By Peter Miller ’84
Hannah Graydon ’19 grew up in Westfield, graduated from high school in 2012, and enlisted in the Massachusetts Air National Guard out of Barnes Air National Guard Base, becoming a security forces police officer. Two years of college at Holyoke Community College were split with an eight-month deployment to Afghanistan.
Graydon transferred to Westfield State in the fall of 2016 as a criminal justice major and art minor. Last summer, she took her aspirations to Washington, D.C., where she interned in a highly competitive program with the Bureau of Alcohol, Tobacco, Firearms and Explosives (ATF). The start of that opportunity was engineered on campus.
As a member of the military, Graydon has access to the University’s Military Community Excellence Center, where students who are military connected (active, guard, reserve, veteran, and spouse/children) can study, relax, decompress, and receive assistance in achieving a smooth transition into college life and, later, a career. Lisa Ducharme runs the center and offers support to students who pass through its doors.

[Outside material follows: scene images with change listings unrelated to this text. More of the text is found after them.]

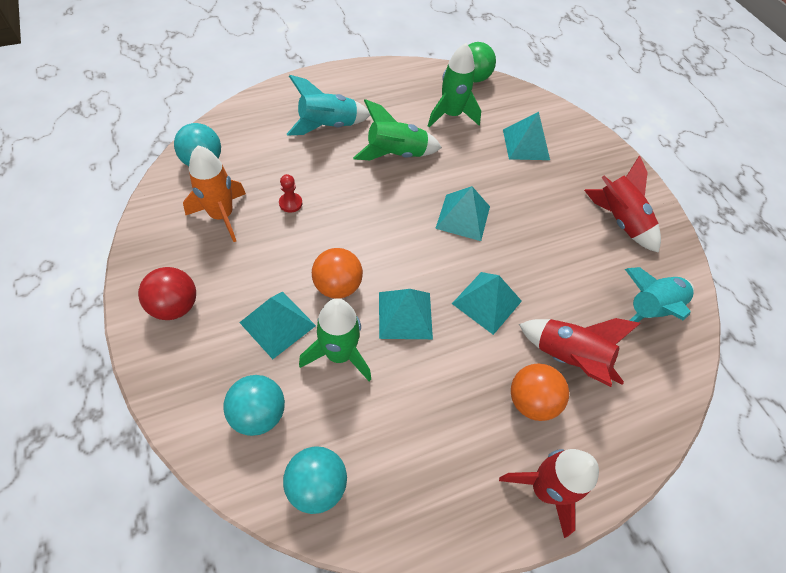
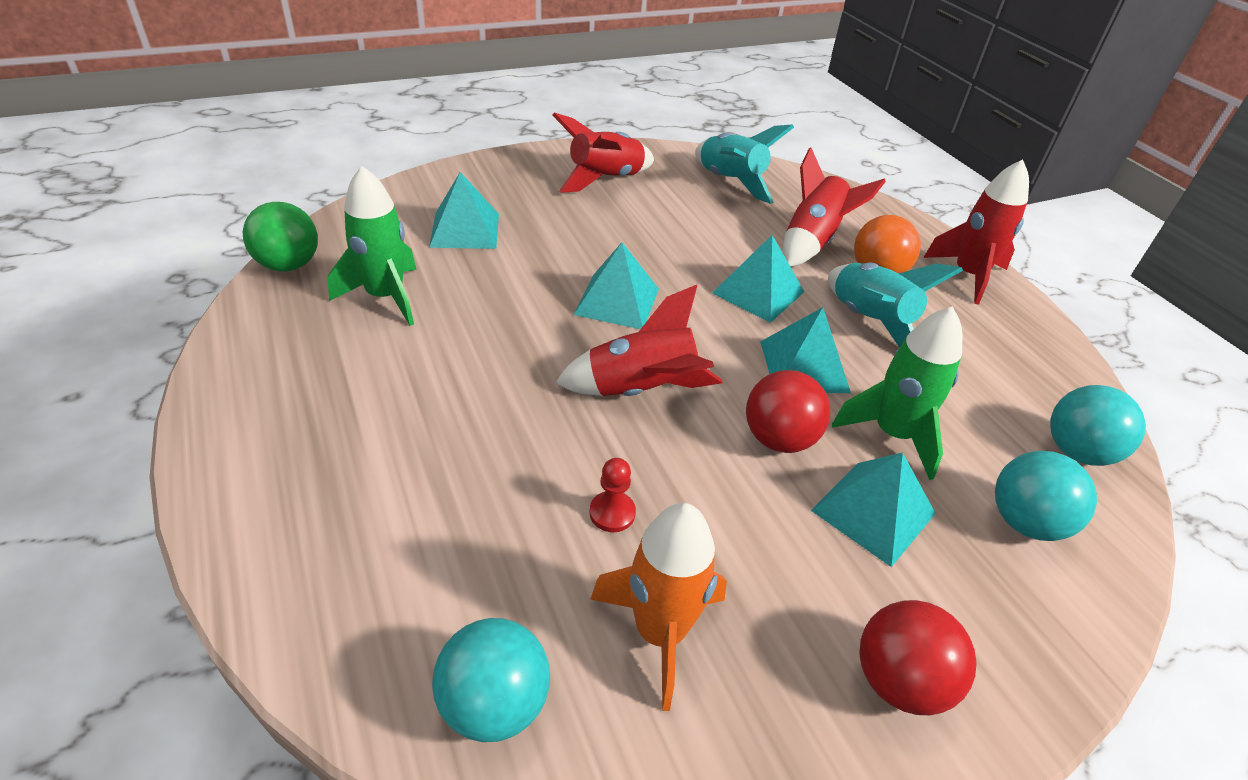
camera: 90 degrees left, 15 degrees down
turquoise rocket [287,75,370,136] -> turquoise rocket moved to [828,263,963,348]
orange ball [312,248,363,299] -> red ball [746,370,830,453]
green rocket [353,99,442,160] -> none
none -> red rocket [555,285,722,396]

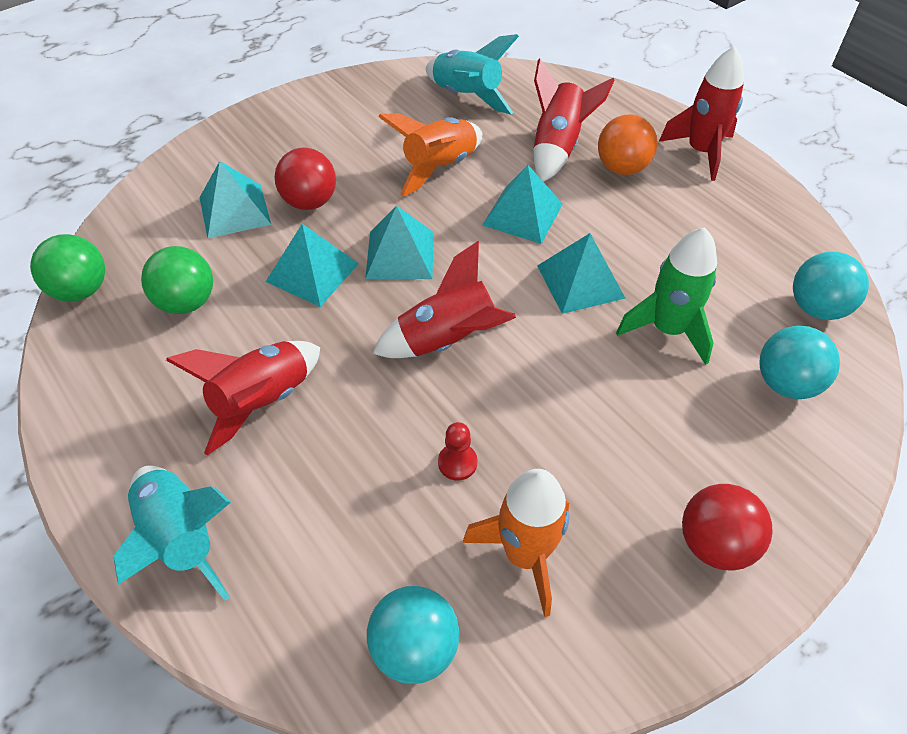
camera: 10 degrees left, 10 degrees up
green rocket [328,166,417,326] -> green ball [141,246,213,314]
red rocket [552,113,654,193] -> red rocket moved to [166,341,320,455]
red ball [746,370,830,453] -> red ball moved to [275,148,336,210]
turquoise pyramid [811,452,936,567] -> turquoise pyramid moved to [266,224,359,307]
turquoise rocket [828,263,963,348] -> turquoise rocket moved to [114,465,231,601]
none -> orange rocket [378,113,483,197]

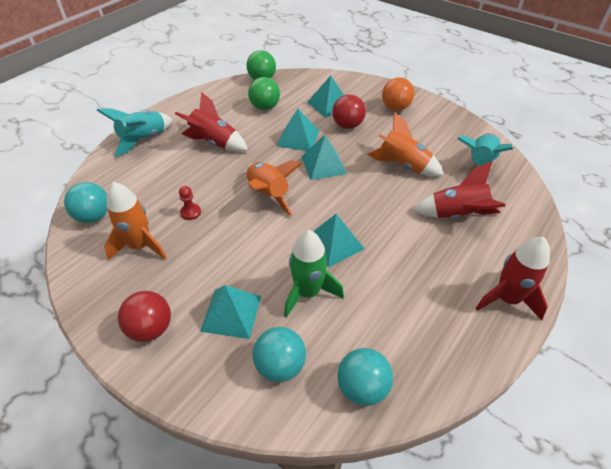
camera: 75 degrees right, 5 degrees down
red rocket [372,241,516,358] -> orange rocket [246,160,302,216]
turquoise pyramid [482,165,563,244] -> turquoise pyramid moved to [200,285,261,339]
orange ball [598,114,657,175] -> orange ball moved to [382,77,414,111]

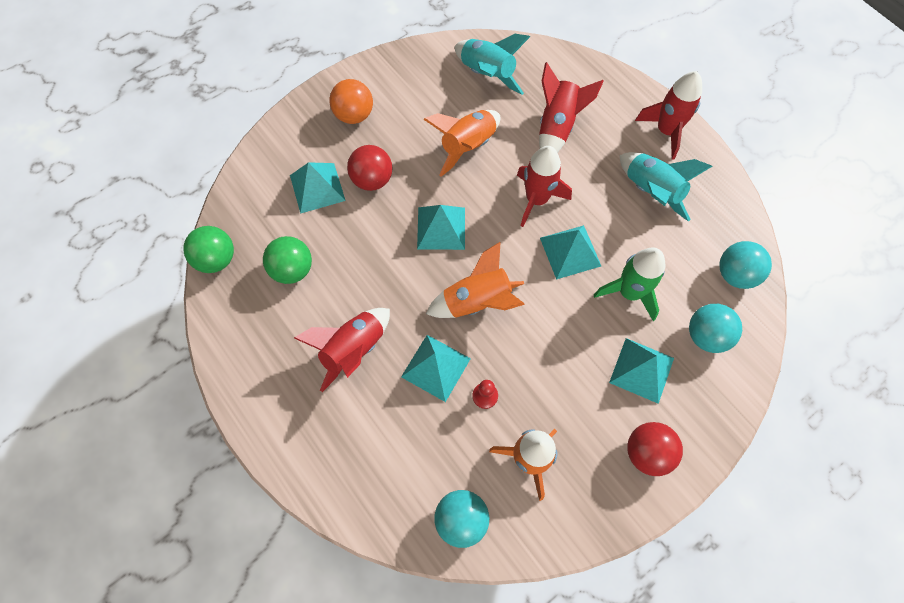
camera: 75 degrees left, 20 degrees up
turquoise rocket [97,108,172,157] -> turquoise rocket moved to [619,152,712,222]
turquoise pyramid [277,109,319,151] -> turquoise pyramid moved to [401,335,471,402]
none -> red rocket [517,146,572,227]

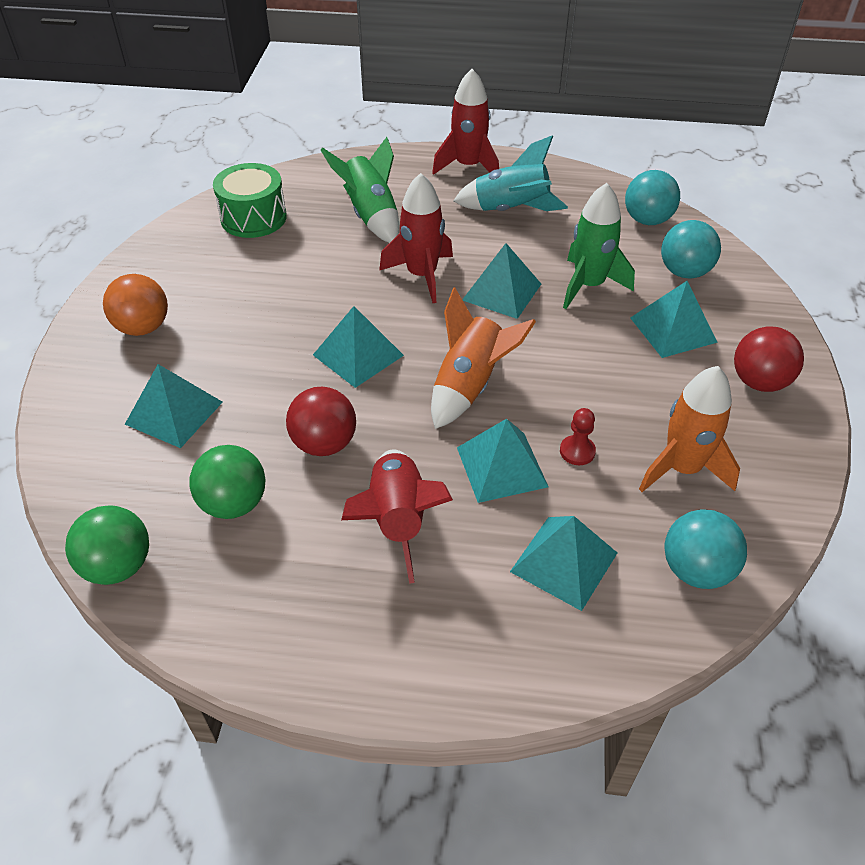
camera: 45 degrees left, 20 degrees down
red ball [347,145,392,191] -> red ball moved to [286,387,356,456]
orange rocket [423,110,500,177] -> none
turquoise rocket [454,34,530,95] -> green drum [213,163,287,238]
red rocket [539,62,604,153] -> green rocket [321,137,399,243]
none -> turquoise pyramid [510,516,617,611]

Through Ducharme, Graydon learned of a program offered in Washington, D.C., by The Washington Center for Internships and Academic Seminars and Prudential Financial. The VET (Veteran’s Employment Trajectory) is a fully funded, 10-week immersive internship program designed to help translate the extensive skills one develops in the military and college into a successful career.
“I realized what an opportunity it would be,” says Graydon, noting that Ducharme encouraged her to learn more. Many Westfield State students have interned at The Washington Center, but Graydon was the first to be accepted into the VET program. She was one of 25 accepted from an applicant pool of 200 and spent the summer in the ATF’s Special Operations Division, which is responsible for tactical operators, tactical K-9, crisis negotiations, and operational medics.
“I jumped at the opportunity,” Graydon says. “To be a female veteran representing your university for the first time is a pretty exciting position to be in.”
Graydon says her colleagues in her unit at Barnes were impressed with her internship. “I’m not only representing Westfield State but also Barnes,” she says. “I wasn’t nervous, and I think that is because Westfield State and the Air Force prepared me well.”